Just this month, teachers’ pay was axed three percent, or viewed another way, a three percent tax increase was forced upon them. Of course, we didn’t hear much about it in the corporate media. Now, just compare that to the vehemently opposed, and well-covered 0.4 percent tax increase Michigan workers endured several years ago. Where’s the balance?

Growing up, teachers were well-respected professionals who inspired us in one way or another. Unfortunately, due to the right wing’s well financed, constant barrage of attacks on professional educators, public opinion seems to be swaying towards the conservatives’ goal of tearing down the public education system. That means breaking the back of the Michigan Education Association.

This is just a microcosm of conservatives’ ultimate goal: privatization of all public sectors and the commons. But back to our Michigan teachers and the three percent tax increase forced upon them by the legislature—the same Republican Senate which voted down a bill to reduce its plush salaries and benefits, and the same legislature proposing teachers take another hit by paying 20 percent of their healthcare costs, a measure that strips them of negotiations.

Listening to right wing pundits who speak as though they’re well versed in educational issues, have spent many hours in an actual classroom and are in the trenches of K-12 education, you’d be half tempted to support their remedies. Actually, these “experts,” from such corporate-funded think tanks like the Mackinaw Center for Public Policy, are nothing more than lapdogs for the macro agenda mentioned above.

In a nutshell, the idea implemented through former-President George W. Bush’s No Child Left Behind legislation is to demand pubic schools produce yearly improvements in reading, math and English.

However, former Assistant Secretary of Education Diane Ravitch, who served under Republican and Democratic presidents and self-avowed conservative and early architect for market-based education, has realized not only did she get it wrong, the current educational path we’re on will destroy public education beginning in 2014.

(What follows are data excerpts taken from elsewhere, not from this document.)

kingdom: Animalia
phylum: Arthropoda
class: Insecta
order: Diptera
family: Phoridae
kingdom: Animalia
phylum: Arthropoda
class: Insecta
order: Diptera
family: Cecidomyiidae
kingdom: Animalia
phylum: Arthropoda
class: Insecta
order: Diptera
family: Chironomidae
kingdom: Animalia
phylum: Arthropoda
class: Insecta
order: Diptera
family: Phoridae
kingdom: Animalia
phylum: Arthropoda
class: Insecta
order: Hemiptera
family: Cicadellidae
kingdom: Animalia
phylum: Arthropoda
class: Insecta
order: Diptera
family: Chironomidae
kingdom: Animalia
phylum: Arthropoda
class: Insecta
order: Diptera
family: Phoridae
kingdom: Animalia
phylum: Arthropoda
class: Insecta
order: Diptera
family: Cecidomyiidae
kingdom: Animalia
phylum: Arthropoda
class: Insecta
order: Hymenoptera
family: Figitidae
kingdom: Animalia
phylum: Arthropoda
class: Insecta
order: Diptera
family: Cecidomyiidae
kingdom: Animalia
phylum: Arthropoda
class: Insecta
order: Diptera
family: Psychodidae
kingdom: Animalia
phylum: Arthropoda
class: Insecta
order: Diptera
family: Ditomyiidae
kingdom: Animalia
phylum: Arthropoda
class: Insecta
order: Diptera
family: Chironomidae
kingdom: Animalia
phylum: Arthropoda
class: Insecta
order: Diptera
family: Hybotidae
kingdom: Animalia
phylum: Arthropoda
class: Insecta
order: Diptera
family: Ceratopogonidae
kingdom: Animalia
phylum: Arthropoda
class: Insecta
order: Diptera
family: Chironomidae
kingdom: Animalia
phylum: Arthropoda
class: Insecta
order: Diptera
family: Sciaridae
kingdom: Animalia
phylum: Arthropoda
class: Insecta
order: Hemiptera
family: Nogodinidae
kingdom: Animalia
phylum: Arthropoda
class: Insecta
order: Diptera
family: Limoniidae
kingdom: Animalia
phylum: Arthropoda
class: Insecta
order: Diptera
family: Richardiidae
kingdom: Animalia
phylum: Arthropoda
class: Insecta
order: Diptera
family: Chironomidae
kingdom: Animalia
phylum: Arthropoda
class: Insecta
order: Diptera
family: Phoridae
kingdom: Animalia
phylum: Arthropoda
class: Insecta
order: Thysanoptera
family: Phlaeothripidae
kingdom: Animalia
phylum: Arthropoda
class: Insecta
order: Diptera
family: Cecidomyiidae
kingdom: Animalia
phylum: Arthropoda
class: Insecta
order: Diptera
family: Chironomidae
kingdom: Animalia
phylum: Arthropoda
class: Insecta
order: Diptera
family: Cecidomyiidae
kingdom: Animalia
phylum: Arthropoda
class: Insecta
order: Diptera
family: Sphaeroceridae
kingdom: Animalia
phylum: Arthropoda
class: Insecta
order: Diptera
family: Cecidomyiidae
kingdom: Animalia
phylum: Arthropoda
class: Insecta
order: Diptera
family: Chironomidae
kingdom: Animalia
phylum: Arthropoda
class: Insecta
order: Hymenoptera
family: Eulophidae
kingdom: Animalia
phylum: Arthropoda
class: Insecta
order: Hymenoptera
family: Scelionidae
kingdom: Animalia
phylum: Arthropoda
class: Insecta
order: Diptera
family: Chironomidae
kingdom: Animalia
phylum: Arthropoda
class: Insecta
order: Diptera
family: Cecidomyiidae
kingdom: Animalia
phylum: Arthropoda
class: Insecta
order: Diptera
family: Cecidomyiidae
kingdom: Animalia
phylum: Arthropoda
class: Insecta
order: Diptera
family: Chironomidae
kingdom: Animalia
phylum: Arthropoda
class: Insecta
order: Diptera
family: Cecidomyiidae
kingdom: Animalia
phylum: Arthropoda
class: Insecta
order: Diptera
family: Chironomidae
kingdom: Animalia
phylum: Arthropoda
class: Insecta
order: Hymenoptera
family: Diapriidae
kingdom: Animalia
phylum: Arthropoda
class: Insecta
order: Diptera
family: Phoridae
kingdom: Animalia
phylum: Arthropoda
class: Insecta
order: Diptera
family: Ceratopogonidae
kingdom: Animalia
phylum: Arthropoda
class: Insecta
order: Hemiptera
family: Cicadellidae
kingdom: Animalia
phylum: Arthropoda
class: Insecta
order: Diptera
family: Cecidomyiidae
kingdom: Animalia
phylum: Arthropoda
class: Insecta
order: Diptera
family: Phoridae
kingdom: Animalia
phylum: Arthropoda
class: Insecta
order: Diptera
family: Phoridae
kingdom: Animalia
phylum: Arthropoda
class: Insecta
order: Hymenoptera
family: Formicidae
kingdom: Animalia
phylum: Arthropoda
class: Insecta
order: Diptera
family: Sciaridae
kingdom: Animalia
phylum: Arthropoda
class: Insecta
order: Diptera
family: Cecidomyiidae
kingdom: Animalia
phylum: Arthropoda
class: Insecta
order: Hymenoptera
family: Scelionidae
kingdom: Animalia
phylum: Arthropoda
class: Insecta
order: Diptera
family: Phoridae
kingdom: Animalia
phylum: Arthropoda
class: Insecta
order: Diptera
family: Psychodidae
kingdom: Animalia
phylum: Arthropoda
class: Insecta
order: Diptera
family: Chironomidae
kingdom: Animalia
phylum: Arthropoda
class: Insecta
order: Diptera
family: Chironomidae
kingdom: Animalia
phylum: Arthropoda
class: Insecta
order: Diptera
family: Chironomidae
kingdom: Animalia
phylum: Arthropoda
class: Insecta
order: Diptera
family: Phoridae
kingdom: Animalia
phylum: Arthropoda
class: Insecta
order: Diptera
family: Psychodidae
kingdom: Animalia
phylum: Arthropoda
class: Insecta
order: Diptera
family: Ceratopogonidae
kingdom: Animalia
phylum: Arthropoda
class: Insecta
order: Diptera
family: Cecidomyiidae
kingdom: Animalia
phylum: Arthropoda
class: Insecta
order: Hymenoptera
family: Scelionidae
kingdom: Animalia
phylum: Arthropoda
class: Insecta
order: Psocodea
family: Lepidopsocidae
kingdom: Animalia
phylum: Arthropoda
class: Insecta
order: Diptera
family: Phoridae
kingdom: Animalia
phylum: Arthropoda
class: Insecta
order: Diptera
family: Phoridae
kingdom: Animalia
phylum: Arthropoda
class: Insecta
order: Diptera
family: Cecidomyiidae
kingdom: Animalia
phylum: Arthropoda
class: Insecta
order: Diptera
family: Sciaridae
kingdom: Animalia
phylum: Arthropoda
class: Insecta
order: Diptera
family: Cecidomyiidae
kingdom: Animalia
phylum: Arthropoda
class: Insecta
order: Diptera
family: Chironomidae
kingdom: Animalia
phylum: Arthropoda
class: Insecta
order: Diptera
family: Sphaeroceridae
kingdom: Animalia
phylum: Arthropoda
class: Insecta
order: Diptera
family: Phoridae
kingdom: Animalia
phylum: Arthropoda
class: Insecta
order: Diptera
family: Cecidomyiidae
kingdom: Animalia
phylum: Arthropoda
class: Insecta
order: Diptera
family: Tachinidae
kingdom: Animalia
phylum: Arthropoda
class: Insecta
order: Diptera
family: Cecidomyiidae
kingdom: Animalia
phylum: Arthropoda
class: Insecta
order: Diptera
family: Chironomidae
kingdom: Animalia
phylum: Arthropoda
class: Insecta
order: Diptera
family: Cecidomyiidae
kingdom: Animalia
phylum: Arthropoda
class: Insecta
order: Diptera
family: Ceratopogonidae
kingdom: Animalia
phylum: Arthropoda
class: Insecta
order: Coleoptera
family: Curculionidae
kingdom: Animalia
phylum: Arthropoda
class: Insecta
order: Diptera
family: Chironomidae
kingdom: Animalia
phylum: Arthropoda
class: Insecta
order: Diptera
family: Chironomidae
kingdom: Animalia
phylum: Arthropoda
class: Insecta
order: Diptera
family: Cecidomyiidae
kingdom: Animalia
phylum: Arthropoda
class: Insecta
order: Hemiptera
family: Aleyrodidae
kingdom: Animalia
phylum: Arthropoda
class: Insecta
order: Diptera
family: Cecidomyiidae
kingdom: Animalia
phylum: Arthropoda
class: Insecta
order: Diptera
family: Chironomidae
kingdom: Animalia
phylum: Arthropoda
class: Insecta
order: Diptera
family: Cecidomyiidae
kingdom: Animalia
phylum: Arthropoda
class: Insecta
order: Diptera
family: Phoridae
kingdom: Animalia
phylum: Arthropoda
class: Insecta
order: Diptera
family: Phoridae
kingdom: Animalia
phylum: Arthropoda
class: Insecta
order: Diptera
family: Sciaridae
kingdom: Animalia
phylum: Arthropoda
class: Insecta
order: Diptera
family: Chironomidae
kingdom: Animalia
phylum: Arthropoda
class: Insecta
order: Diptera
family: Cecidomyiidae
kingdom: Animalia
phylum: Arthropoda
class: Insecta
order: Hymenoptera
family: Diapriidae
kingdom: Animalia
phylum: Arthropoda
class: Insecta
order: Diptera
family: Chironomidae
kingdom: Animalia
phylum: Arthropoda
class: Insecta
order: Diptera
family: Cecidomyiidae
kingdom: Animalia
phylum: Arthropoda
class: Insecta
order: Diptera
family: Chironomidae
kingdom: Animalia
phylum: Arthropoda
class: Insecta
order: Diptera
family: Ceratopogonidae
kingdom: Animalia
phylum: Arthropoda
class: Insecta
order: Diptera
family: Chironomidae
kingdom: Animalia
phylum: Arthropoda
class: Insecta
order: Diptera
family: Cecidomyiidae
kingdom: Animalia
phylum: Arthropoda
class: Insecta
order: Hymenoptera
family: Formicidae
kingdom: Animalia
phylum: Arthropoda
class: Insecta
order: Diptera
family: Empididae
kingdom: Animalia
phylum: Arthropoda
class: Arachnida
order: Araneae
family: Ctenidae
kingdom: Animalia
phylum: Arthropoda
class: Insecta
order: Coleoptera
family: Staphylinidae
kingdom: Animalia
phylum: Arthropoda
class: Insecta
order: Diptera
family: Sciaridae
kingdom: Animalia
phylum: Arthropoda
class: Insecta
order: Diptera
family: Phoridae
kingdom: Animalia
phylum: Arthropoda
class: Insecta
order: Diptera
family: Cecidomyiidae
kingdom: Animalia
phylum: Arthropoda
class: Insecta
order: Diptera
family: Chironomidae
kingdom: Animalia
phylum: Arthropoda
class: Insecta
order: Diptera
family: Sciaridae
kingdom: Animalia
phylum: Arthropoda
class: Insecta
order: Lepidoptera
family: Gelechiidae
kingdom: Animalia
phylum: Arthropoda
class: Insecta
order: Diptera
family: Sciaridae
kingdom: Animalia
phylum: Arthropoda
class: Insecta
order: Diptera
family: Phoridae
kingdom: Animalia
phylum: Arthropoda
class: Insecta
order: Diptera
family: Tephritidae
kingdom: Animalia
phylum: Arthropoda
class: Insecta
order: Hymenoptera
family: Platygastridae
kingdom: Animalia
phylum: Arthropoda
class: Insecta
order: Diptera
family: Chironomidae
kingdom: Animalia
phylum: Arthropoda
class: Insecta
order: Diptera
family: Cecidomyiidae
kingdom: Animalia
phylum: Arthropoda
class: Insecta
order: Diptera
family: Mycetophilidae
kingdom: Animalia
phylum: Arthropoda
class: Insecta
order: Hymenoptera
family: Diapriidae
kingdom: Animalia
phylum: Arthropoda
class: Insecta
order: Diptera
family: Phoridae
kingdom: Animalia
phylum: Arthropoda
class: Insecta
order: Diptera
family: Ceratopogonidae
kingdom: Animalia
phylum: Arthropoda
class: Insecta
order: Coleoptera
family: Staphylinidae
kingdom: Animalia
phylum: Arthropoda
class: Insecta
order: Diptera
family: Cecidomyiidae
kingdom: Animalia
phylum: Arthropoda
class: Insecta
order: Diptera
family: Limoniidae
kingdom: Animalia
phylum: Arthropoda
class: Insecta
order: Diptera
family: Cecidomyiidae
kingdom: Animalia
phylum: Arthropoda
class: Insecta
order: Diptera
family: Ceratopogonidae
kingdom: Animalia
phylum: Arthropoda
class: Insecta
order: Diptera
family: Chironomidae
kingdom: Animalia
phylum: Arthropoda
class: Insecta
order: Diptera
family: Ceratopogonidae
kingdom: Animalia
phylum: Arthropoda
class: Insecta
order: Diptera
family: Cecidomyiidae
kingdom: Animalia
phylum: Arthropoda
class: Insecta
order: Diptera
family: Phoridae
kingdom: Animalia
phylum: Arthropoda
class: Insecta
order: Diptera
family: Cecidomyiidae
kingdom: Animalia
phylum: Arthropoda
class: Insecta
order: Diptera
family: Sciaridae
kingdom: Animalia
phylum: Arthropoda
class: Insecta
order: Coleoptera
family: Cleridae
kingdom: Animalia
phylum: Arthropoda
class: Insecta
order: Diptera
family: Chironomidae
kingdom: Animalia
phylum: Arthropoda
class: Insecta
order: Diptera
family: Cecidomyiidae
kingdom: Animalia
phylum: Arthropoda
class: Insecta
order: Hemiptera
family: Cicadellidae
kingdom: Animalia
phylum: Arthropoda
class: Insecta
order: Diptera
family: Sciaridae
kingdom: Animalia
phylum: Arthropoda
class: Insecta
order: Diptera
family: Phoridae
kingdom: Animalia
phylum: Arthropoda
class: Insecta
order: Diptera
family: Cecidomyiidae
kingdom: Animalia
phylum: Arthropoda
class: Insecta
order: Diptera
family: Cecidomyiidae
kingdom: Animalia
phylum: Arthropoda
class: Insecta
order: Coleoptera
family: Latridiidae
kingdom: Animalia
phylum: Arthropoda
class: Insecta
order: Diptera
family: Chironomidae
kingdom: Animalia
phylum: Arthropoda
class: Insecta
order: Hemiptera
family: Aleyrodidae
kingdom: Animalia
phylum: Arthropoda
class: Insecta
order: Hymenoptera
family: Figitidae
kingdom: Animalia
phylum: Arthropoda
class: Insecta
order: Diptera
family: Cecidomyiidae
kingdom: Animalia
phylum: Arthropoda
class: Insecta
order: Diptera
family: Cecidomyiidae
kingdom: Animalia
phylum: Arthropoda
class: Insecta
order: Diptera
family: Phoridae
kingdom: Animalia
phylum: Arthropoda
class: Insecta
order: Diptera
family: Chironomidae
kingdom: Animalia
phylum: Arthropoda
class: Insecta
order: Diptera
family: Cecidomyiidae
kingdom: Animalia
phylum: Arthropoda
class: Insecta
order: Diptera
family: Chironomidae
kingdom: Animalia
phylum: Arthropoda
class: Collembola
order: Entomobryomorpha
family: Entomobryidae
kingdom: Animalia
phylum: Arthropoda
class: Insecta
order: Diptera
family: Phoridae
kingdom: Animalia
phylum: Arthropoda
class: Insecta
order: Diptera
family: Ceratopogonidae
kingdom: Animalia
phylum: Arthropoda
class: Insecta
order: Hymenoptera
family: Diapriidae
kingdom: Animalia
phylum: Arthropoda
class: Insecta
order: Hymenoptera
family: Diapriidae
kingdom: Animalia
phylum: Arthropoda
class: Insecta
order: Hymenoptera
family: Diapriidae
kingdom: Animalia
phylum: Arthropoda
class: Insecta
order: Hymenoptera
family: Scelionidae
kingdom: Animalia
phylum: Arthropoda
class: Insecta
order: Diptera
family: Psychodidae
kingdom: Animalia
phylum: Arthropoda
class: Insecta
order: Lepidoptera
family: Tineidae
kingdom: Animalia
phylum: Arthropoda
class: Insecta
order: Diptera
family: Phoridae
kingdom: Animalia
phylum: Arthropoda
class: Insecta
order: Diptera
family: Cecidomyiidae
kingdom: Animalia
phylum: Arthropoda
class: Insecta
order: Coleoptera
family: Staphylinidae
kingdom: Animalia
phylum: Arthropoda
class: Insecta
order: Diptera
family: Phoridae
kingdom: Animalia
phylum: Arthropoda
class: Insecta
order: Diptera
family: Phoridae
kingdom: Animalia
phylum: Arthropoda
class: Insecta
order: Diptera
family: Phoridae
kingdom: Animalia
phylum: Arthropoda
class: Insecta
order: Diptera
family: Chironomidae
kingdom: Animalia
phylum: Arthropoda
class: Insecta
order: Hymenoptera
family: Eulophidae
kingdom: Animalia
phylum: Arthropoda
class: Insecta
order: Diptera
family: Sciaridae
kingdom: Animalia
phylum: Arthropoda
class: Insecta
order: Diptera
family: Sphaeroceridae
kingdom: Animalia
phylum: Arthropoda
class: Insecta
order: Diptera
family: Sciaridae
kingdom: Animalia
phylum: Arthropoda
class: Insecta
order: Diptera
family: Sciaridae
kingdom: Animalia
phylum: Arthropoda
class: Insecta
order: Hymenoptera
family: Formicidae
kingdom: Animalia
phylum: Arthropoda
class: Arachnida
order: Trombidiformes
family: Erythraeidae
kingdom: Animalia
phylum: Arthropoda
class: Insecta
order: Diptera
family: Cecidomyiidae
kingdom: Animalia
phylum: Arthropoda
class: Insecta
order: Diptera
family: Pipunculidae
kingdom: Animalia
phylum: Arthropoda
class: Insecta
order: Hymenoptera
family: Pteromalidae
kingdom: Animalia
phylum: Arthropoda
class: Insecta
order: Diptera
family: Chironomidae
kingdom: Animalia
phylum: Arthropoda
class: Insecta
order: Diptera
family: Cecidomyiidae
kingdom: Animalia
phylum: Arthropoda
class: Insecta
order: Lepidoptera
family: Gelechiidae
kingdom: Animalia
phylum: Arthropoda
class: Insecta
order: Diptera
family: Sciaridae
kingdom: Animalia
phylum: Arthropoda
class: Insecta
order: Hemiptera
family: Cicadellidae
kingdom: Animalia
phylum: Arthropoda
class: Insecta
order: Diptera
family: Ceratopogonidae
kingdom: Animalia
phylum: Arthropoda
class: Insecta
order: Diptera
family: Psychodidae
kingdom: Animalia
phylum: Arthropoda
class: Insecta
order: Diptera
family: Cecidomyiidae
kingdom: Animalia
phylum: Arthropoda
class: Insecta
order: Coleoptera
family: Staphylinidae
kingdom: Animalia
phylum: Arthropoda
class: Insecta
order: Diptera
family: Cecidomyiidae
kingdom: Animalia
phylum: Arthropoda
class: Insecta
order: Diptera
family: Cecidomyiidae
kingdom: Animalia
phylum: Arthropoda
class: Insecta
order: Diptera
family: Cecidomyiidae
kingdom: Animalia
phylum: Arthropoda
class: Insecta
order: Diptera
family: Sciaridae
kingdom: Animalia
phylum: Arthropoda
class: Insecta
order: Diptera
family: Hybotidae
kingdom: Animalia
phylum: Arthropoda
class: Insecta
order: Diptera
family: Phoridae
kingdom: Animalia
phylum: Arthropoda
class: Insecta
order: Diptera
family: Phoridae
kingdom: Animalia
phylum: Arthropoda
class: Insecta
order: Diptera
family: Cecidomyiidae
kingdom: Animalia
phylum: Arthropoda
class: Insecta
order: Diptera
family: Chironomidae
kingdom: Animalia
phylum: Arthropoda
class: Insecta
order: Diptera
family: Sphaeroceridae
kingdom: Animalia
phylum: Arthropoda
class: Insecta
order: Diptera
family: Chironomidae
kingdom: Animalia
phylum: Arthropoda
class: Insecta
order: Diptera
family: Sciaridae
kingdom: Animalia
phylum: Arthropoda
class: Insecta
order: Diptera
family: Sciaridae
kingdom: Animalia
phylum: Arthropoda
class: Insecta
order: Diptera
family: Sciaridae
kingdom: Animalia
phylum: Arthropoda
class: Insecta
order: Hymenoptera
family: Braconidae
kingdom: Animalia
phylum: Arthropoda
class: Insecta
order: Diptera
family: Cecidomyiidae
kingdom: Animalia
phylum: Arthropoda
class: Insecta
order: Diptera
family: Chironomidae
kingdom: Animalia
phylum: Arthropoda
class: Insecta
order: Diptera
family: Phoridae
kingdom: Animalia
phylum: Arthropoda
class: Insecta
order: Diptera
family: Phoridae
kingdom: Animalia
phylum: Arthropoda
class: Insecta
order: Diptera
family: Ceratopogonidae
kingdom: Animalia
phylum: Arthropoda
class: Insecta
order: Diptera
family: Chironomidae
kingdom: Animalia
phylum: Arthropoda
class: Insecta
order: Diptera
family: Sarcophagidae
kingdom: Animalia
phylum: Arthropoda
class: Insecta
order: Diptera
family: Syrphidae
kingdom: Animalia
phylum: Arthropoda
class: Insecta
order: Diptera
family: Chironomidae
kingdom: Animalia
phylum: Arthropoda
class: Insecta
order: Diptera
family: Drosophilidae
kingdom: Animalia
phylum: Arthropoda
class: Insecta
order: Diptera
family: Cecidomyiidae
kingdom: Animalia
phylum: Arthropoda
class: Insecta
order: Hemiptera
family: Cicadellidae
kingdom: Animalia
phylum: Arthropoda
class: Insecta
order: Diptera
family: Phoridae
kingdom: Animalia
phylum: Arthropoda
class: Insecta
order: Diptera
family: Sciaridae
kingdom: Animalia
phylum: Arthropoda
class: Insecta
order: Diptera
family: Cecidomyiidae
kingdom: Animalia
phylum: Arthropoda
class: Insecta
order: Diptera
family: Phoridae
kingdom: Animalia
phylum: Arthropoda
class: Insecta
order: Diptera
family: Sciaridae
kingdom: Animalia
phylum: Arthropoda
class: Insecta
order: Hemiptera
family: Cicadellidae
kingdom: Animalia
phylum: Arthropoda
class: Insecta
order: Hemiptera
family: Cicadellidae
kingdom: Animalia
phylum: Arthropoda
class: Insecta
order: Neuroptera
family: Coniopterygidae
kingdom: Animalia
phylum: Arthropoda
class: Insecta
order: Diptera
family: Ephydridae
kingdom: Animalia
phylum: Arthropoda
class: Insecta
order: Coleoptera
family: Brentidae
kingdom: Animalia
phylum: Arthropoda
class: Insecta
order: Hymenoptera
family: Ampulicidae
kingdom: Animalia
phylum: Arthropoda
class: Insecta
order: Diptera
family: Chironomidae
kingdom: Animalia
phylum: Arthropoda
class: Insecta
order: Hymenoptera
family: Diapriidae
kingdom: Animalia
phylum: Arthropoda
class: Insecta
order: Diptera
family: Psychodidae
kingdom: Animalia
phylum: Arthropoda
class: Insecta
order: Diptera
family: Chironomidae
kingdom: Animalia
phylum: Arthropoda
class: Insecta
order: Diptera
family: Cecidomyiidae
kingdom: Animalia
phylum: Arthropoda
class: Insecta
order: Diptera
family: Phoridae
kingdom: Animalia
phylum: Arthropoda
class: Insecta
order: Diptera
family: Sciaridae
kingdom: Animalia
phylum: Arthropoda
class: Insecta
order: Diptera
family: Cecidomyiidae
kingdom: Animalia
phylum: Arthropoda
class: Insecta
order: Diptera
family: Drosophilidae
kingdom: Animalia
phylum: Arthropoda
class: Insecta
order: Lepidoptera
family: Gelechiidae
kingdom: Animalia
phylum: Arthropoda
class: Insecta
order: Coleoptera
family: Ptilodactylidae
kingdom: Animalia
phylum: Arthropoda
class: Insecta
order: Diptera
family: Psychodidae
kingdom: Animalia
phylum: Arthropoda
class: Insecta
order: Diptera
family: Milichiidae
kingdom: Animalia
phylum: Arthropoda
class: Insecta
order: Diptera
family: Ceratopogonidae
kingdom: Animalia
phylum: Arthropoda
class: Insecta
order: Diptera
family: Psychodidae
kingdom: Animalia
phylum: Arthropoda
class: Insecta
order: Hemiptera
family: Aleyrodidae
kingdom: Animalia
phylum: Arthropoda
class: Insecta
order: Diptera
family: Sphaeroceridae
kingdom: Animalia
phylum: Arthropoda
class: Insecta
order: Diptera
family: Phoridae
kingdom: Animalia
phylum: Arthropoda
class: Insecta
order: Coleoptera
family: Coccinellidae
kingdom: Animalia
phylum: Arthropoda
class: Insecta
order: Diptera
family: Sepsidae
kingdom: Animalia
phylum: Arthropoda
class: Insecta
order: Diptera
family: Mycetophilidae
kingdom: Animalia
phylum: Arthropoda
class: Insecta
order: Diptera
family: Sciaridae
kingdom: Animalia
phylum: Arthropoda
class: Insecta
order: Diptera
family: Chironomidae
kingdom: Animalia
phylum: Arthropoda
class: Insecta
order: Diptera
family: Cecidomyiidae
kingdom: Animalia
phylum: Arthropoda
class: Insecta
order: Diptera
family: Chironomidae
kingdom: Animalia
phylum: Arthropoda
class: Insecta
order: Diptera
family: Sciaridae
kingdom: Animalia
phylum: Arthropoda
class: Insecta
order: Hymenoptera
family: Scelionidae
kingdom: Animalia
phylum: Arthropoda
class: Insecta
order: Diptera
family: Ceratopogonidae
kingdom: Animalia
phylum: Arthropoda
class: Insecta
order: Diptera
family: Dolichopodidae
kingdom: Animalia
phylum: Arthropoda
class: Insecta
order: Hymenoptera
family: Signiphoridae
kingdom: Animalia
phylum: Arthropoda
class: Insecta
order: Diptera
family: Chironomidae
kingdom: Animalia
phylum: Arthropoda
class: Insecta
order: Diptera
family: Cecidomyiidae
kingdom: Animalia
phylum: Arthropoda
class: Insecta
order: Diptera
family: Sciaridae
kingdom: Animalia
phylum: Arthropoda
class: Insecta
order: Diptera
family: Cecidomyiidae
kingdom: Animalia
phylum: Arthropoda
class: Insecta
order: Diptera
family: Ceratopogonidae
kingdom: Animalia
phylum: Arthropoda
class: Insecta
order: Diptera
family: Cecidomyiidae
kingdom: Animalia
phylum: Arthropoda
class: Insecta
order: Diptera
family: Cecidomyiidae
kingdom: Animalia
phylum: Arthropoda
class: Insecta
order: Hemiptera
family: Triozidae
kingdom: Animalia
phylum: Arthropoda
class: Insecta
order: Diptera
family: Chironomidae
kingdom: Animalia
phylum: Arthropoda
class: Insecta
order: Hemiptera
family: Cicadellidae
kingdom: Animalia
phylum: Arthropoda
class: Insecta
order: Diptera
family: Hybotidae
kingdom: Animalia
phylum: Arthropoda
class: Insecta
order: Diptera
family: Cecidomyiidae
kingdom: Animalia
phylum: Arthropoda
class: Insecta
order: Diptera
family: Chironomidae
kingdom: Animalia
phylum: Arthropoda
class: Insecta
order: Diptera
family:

Beginning that year, if children in public schools fail to reach a 100 percent proficiency standard in subjects such as reading, the schools will be defunded and eventually closed. This will lead to our public dollars being funneled to Wall Street-backed private and charter schools.

And alas, the picture is clearer. It’s not about a well-educated population, it’s about mining the last public sector—public education—for as much as Wall Street investors can squeeze from it before it too, collapses. It need not be said how devastating this well be on the United States. After all, Bill Gates wouldn’t be a billionaire if most the population couldn’t read.

So when we hear the right wing echo chamber crank out its rhetoric about the MEA and thus our professional, hard-working teachers as the root cause of Michigan’s educational woes, I suggest you simply take a closer look.

One of conservatives’ favorite teacher-bashing tools is to constantly refer to the failing Detroit Public Schools district. However, they conveniently omit the many other districts that graduate more than 90 percent of their classes.

Should we consider consolidating some smaller districts? Absolutely. Metro Times and Michigan Public Radio contributor Jack Lessenberry suggested raising the beer tax by two cents a bottle to help fund schools. After all, beer taxes haven’t been touched since 1966 – and that was to lower them!

Most teachers are dedicated, hard-working professionals performing a vital public service and receive nowhere near what they deserve. After all, most citizens don’t know teachers must constantly attend more and more expensive college classes to retain their jobs. How much education are legislators and politicians required to receive and retain?

Judging by politicians’ treatment of teachers lately, two thoughts come to mind: First, they don’t attain much education and second, perhaps it’s them who should be receiving the yardstick over the head.

Thank you to all the hard-working, dedicated professional Michigan educators. I know it’s very difficult work, but you are all providing a vital community service.